Exactly the lines from the top of the records below through the one containing "Figure 2. Name of sports in these" must be set down, with no line added or dropped.

(Saved entries)
[Start of section]

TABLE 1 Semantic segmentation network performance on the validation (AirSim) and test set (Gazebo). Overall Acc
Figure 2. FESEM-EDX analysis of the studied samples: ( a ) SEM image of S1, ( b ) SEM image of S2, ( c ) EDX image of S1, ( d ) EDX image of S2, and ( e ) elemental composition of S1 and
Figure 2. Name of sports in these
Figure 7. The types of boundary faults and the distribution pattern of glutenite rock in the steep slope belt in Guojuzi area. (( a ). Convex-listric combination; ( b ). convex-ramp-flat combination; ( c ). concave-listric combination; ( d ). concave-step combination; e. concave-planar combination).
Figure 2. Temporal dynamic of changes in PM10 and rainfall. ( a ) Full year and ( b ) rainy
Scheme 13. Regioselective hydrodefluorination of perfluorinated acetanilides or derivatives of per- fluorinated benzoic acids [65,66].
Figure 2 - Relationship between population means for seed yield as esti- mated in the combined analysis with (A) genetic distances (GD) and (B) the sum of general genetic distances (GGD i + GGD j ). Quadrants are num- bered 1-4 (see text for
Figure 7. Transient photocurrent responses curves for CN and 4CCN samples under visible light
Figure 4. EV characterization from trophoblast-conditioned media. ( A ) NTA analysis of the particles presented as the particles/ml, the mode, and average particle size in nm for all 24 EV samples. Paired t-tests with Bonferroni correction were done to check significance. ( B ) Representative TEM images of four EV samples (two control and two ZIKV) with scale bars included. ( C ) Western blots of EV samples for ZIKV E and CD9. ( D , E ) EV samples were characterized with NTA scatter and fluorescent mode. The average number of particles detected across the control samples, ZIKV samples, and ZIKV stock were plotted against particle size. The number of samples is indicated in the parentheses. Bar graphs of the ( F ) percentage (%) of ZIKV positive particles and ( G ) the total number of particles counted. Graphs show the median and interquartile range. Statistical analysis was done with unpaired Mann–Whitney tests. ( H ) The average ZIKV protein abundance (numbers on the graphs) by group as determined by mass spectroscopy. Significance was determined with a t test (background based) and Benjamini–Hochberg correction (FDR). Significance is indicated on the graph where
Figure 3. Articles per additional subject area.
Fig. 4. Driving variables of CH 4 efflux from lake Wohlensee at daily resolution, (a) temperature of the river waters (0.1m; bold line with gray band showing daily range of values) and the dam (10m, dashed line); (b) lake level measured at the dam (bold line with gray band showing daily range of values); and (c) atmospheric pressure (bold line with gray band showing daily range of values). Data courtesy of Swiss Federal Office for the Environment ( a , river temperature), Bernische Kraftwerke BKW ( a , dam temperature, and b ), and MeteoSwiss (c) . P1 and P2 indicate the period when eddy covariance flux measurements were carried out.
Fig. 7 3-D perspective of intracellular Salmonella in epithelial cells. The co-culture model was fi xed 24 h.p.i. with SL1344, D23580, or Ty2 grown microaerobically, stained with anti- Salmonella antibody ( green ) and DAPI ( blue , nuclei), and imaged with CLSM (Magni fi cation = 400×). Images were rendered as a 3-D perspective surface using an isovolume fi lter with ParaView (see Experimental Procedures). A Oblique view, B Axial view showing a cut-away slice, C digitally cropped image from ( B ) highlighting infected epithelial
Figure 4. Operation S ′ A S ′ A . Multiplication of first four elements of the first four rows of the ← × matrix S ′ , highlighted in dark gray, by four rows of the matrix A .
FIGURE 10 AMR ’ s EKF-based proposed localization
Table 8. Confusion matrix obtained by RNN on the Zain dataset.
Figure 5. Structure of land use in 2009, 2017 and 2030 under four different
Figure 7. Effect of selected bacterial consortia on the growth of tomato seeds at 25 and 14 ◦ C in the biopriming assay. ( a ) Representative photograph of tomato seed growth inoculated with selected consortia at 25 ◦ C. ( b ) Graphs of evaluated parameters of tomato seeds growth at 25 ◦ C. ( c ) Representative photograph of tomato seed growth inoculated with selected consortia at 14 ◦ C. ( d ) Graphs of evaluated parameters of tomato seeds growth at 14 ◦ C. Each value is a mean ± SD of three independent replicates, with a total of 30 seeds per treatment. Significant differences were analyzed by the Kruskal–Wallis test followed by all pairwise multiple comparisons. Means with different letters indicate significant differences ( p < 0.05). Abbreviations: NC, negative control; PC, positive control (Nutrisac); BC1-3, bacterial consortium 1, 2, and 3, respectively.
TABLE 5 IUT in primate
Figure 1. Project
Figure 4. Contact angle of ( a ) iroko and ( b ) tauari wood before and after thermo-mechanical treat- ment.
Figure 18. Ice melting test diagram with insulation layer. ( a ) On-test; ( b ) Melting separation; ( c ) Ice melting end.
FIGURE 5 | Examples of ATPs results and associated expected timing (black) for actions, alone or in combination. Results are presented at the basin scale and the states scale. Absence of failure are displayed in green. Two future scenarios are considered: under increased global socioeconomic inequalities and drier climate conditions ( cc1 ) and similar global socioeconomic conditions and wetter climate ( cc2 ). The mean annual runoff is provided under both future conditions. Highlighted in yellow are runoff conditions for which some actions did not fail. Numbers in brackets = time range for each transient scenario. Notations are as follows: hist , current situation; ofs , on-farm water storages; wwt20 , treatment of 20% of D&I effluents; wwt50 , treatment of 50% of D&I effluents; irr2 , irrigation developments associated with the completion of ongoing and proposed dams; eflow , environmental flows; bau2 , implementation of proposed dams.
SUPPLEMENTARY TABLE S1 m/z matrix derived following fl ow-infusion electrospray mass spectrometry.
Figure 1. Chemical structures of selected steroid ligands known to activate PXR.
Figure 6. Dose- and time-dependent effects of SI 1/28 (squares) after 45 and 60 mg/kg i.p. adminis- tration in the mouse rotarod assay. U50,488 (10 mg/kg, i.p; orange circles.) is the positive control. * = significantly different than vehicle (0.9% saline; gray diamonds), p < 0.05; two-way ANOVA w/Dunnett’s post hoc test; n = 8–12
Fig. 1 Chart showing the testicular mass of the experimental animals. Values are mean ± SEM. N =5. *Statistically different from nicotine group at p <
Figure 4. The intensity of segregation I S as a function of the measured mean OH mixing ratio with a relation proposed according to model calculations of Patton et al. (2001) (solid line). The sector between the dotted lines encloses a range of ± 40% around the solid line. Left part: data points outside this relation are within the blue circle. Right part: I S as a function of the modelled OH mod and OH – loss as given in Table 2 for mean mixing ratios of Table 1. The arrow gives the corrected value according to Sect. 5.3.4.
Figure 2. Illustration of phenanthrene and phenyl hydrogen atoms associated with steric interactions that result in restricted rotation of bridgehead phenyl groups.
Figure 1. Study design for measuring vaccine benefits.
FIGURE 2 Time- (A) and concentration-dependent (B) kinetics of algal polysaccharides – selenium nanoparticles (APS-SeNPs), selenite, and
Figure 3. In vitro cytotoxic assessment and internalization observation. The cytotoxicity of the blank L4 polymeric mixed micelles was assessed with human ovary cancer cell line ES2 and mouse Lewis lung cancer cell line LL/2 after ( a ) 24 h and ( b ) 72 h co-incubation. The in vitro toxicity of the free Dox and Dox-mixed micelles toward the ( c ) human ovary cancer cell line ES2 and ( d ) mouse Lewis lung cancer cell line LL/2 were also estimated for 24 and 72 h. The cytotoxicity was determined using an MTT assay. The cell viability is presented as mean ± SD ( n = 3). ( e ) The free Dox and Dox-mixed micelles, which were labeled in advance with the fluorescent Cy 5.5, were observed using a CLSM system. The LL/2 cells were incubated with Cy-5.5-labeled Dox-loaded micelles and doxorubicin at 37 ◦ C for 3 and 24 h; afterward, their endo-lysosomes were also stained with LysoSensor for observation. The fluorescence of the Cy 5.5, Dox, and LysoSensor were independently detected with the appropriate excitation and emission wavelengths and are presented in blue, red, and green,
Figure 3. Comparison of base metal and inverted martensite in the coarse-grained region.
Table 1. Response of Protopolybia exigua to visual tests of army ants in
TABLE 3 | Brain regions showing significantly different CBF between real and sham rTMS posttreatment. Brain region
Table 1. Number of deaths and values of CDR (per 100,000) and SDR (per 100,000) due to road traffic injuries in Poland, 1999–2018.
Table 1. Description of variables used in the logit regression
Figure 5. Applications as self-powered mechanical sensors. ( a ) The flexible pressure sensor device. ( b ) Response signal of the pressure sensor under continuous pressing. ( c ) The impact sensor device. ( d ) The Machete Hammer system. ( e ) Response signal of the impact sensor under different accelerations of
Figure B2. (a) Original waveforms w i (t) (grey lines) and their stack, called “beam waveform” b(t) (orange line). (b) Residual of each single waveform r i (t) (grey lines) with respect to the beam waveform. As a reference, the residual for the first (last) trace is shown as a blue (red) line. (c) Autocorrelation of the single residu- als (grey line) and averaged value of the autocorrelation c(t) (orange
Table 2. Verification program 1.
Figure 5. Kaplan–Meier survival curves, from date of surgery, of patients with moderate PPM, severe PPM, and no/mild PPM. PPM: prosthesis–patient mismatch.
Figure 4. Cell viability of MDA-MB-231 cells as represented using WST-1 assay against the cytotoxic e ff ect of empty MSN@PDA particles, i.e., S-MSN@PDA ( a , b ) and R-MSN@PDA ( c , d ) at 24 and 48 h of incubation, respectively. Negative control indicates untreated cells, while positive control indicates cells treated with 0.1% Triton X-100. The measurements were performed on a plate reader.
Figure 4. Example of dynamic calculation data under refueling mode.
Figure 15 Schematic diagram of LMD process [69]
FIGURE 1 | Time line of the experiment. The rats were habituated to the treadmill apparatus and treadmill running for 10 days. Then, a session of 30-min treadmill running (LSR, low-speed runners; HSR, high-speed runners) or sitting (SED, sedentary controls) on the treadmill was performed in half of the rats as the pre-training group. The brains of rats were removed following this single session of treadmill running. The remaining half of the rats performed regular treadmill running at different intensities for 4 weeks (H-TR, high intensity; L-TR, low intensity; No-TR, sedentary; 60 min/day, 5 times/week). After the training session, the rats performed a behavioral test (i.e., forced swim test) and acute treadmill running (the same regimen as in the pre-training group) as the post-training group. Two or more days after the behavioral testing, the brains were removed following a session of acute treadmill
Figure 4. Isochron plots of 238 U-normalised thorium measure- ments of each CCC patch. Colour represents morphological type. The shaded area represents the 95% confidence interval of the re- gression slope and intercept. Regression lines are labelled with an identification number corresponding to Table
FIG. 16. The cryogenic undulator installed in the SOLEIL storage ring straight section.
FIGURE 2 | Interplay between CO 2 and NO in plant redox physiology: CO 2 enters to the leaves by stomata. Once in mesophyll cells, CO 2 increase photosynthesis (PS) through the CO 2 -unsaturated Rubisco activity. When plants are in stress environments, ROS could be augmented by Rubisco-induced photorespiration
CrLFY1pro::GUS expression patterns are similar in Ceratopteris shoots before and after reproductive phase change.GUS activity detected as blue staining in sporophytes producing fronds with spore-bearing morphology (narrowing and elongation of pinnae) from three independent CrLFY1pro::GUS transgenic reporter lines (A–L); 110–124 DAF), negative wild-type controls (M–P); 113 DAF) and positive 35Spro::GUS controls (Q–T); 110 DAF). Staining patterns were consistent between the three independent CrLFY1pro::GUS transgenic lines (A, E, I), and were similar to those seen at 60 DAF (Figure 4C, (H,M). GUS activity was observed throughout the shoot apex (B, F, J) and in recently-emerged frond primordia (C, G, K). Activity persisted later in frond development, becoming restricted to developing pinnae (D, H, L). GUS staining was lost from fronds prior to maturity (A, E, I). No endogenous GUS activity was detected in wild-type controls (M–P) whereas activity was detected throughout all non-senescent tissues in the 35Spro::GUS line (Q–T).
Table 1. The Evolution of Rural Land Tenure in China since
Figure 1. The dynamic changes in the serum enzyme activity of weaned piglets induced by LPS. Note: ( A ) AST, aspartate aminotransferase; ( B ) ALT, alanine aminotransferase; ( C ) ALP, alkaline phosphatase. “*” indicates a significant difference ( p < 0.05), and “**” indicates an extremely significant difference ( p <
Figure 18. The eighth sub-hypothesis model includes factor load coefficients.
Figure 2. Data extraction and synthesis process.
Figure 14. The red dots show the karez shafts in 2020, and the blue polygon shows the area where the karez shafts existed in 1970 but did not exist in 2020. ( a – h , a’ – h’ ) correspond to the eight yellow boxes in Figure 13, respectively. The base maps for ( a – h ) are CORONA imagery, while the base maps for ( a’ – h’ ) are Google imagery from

[End of section]

## Finished task
TABLE 1 Semantic segmentation network performance on the validation (AirSim) and test set (Gazebo). Overall Acc
Figure 2. FESEM-EDX analysis of the studied samples: ( a ) SEM image of S1, ( b ) SEM image of S2, ( c ) EDX image of S1, ( d ) EDX image of S2, and ( e ) elemental composition of S1 and
Figure 2. Name of sports in these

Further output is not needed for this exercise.